Newbie question about continuation line char

Feb 25, 2010 at 8:32 PM


first of all I want to say that this project is fantastic, exactly what i need.

I'm tring to write a grammar for our legacy language but I have some difficulties.
Maybe it's my little expirience on parser , i read the dragon book many years ago...and now
i'm reading again!!!

The first problem is how to handle continuation line character.
our legacy language have some similarities with visual basic. we can write code like this:

find table[xxx] _ '  comment 1
      key[yyy]  _ ' comment 2


this is one statement, split in three lines; we use, like vb, the underscore to join the lines. the statement
is close by the last new line.
we also admin comment at the end of the line, AFTER the undescore...

First of all, I wanted to try resolving a simpler problem, so I suppose to have only statements like this:

find table[xxx] _ 
      key[yyy] _ 

where I remove the comments.

I made a litte reserch on internet and i found that some parsers permit to express whitespace with
regular expression:

Whitespace     = {WS}+
               | '_' {WS}* {CR}? {LF}?

with this little "trick" they manage continuation line char easily.

How can rappresent this construct with irony?

Is there any plan to specify WhiteSpaceChar as regex?


Feb 25, 2010 at 11:22 PM
Edited Feb 25, 2010 at 11:24 PM

I think you can use CommentTerminal to express this, but you have to hack it. You need to make it "eat" the newLine symbol. Look inside the CommentTerminal.CompleteMatch method, around line 102. It "eats" the end symbol only if it is NOT newLine. Make an extra public bool property "ConsumeEndSymbol", default true, and use it in the "if" condition there. Add extra constructor parameter for this value.

Now you can use it: start symbol would be "_", and end symbol "\r\n", with ConsumeEndSymbol = true 

Note that you still need other CommentTerminal for comments starting with quotes - for these set ConsumeEndSymbol to false. 

I will do the changes it in the next code drop, for now just hack it yourself.


Mar 2, 2010 at 2:27 PM

Hi Roman,

thank you for the hint, it works very well: the continuation lines can be treated as a "comment block" that start with "_" and ends with \n.

I think that this kind of solution is so valid for continuation line char that it would be useful to implement a specific Terminal (in the standard).

I also understand the role of NonGrammarTerminals: you can manage paricular situation without complicate the grammar.

Again, thank you!

Mar 2, 2010 at 5:20 PM

I'm glad it works but there's one trouble - if you have identifiers that start with "_", like "_myField" then this continuation/comment literal will catch it and interpret as continuation symbol. There must be a little more analysis there, and so I agree this must be a specialized terminal.

Mar 2, 2010 at 5:25 PM

One more thing - it might seem like this trouble with identifiers starting with underscores can be avoided by assigning lower priority to continuation terminal.

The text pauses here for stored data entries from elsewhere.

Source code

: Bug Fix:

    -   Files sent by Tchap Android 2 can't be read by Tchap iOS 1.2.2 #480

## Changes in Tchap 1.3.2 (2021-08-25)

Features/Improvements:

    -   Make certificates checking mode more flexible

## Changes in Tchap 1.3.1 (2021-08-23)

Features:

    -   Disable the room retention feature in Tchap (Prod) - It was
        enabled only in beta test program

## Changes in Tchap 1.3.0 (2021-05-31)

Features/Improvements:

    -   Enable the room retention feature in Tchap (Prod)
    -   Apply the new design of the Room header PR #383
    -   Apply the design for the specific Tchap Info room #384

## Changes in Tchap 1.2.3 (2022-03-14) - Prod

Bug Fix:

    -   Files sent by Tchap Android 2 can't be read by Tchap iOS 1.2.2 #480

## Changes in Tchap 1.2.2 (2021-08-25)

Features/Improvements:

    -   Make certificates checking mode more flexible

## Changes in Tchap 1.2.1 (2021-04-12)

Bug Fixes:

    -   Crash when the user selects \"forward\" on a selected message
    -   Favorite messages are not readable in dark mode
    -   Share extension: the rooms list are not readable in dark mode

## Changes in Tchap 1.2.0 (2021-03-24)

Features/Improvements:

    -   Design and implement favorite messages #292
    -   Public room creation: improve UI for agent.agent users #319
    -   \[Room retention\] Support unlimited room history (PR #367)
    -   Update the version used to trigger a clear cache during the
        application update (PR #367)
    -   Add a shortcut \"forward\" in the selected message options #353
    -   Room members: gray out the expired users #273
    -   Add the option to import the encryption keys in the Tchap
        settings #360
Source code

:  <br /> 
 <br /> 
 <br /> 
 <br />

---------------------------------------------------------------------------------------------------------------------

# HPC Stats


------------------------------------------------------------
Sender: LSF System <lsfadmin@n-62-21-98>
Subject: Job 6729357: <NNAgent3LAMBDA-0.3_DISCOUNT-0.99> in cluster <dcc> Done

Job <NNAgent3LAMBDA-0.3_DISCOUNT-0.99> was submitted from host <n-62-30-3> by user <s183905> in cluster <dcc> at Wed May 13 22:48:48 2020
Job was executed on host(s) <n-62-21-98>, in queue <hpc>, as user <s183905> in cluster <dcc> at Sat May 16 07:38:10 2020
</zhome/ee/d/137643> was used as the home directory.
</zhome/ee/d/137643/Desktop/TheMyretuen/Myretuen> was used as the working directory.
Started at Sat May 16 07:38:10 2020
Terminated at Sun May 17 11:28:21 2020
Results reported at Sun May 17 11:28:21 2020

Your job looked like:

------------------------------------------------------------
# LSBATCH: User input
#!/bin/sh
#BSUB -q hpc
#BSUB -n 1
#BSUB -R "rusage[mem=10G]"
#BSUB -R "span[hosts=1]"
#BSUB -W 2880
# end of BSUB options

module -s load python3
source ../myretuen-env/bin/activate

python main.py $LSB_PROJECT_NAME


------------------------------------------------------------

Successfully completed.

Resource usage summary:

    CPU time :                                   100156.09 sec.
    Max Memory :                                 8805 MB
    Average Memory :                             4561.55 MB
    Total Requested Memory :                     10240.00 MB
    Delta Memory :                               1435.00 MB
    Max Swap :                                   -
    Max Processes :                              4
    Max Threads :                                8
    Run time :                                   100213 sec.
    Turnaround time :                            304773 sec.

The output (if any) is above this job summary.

However, I'm now changing the way NonGrammarTerminals work (for different reasons, but important enough case), so NonGrammarTerminals will always be the first to try by scanner. So playing with priority wouldn't work at all in the future. I will put this new continuation terminal on my to-do list - which keeps growing and growing :( 

Feb 26, 2011 at 12:34 AM

Is the new continuation terminal available yet?

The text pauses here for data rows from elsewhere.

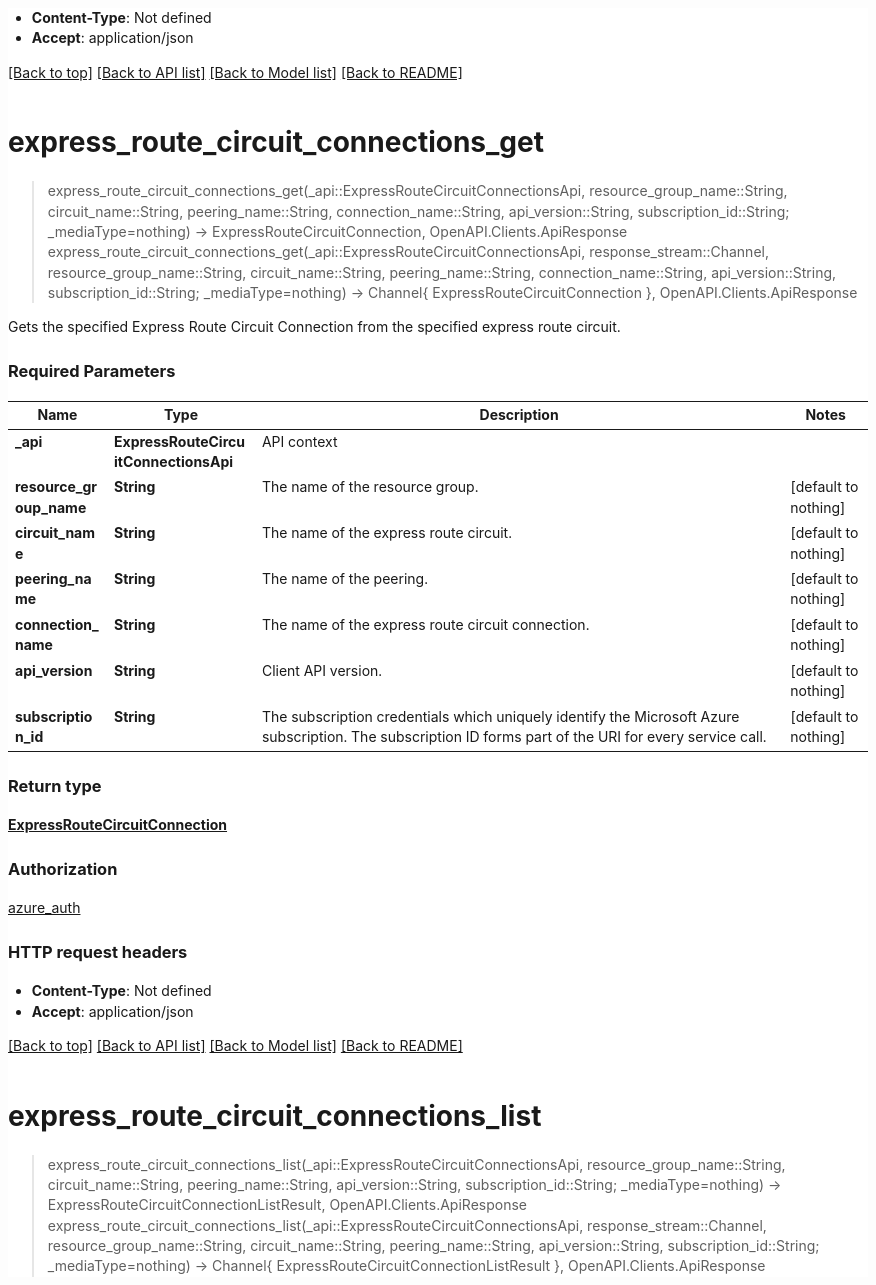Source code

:  - **Content-Type**: Not defined
 - **Accept**: application/json

[[Back to top]](#) [[Back to API list]](../README.md#api-endpoints) [[Back to Model list]](../README.md#models) [[Back to README]](../README.md)

# **express_route_circuit_connections_get**
> express_route_circuit_connections_get(_api::ExpressRouteCircuitConnectionsApi, resource_group_name::String, circuit_name::String, peering_name::String, connection_name::String, api_version::String, subscription_id::String; _mediaType=nothing) -> ExpressRouteCircuitConnection, OpenAPI.Clients.ApiResponse <br/>
> express_route_circuit_connections_get(_api::ExpressRouteCircuitConnectionsApi, response_stream::Channel, resource_group_name::String, circuit_name::String, peering_name::String, connection_name::String, api_version::String, subscription_id::String; _mediaType=nothing) -> Channel{ ExpressRouteCircuitConnection }, OpenAPI.Clients.ApiResponse



Gets the specified Express Route Circuit Connection from the specified express route circuit.

### Required Parameters

Name | Type | Description  | Notes
------------- | ------------- | ------------- | -------------
 **_api** | **ExpressRouteCircuitConnectionsApi** | API context | 
**resource_group_name** | **String**| The name of the resource group. | [default to nothing]
**circuit_name** | **String**| The name of the express route circuit. | [default to nothing]
**peering_name** | **String**| The name of the peering. | [default to nothing]
**connection_name** | **String**| The name of the express route circuit connection. | [default to nothing]
**api_version** | **String**| Client API version. | [default to nothing]
**subscription_id** | **String**| The subscription credentials which uniquely identify the Microsoft Azure subscription. The subscription ID forms part of the URI for every service call. | [default to nothing]

### Return type

[**ExpressRouteCircuitConnection**](ExpressRouteCircuitConnection.md)

### Authorization

[azure_auth](../README.md#azure_auth)

### HTTP request headers

 - **Content-Type**: Not defined
 - **Accept**: application/json

[[Back to top]](#) [[Back to API list]](../README.md#api-endpoints) [[Back to Model list]](../README.md#models) [[Back to README]](../README.md)

# **express_route_circuit_connections_list**
> express_route_circuit_connections_list(_api::ExpressRouteCircuitConnectionsApi, resource_group_name::String, circuit_name::String, peering_name::String, api_version::String, subscription_id::String; _mediaType=nothing) -> ExpressRouteCircuitConnectionListResult, OpenAPI.Clients.ApiResponse <br/>
> express_route_circuit_connections_list(_api::ExpressRouteCircuitConnectionsApi, response_stream::Channel, resource_group_name::String, circuit_name::String, peering_name::String, api_version::String, subscription_id::String; _mediaType=nothing) -> Channel{ ExpressRouteCircuitConnectionListResult }, OpenAPI.Clients.ApiResponse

I have a similar issue, except that the grammar expresses the continuation as a single "&" at the start of the next line. 


if x = 0 then (
&  set y = 0)

Any ideas?

Mar 2, 2011 at 4:25 PM

sorry for long delay in reply. No, things are the same, did not get to it. Try hacking something yourself, let me know how it goes


Mar 2, 2011 at 6:19 PM
Edited Mar 2, 2011 at 6:22 PM

Thanks for the reply.


I have managed to create the following hack:


 var lineContinuation = new CommentTerminal("line_continuation", "\n&", " ");


It sort of relies on the assumption that the programmer having indented the continuation lines with spaces. Luckily that does appear to have been the case so far, but that isn't guaranteed. It is only a matter of time before I hit code that is in itself a hack and isn't properly indented.

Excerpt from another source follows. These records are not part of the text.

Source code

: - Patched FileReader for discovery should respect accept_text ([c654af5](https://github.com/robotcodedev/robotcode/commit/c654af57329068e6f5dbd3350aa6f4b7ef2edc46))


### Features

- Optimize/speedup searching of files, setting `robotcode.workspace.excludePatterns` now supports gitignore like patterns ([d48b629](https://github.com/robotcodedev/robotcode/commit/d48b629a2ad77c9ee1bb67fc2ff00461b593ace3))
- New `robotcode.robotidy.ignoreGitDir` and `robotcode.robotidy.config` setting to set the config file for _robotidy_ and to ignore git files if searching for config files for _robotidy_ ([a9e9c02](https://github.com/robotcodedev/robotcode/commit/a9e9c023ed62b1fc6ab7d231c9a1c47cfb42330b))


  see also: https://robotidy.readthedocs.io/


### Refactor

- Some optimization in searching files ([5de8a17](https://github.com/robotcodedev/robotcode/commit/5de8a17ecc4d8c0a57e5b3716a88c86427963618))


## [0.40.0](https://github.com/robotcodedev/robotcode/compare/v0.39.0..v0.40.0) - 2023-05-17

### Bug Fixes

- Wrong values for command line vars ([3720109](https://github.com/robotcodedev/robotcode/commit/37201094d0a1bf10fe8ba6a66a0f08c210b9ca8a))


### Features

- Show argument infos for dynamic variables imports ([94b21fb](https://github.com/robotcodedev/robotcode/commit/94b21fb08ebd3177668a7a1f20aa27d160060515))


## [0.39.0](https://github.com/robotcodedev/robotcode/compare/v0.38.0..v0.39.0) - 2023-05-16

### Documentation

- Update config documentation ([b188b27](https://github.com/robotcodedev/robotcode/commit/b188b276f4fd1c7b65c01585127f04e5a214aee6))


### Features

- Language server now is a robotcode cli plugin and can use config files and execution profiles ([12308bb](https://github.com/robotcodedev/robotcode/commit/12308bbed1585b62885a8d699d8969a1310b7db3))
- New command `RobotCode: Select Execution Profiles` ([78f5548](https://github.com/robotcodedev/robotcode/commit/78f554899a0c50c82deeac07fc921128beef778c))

I have gone from zero (yes, totally zero) to a fully working complex grammar in three days so I have to congratulate you on a fantastic piece of software.


I intend to have a look at hacking together a special terminal because I know I will need it in two further grammars and those wont be quite so well structured with indentation (or even a space for that matter)

So I think I will have a few questions shortly. I hope you don't mind.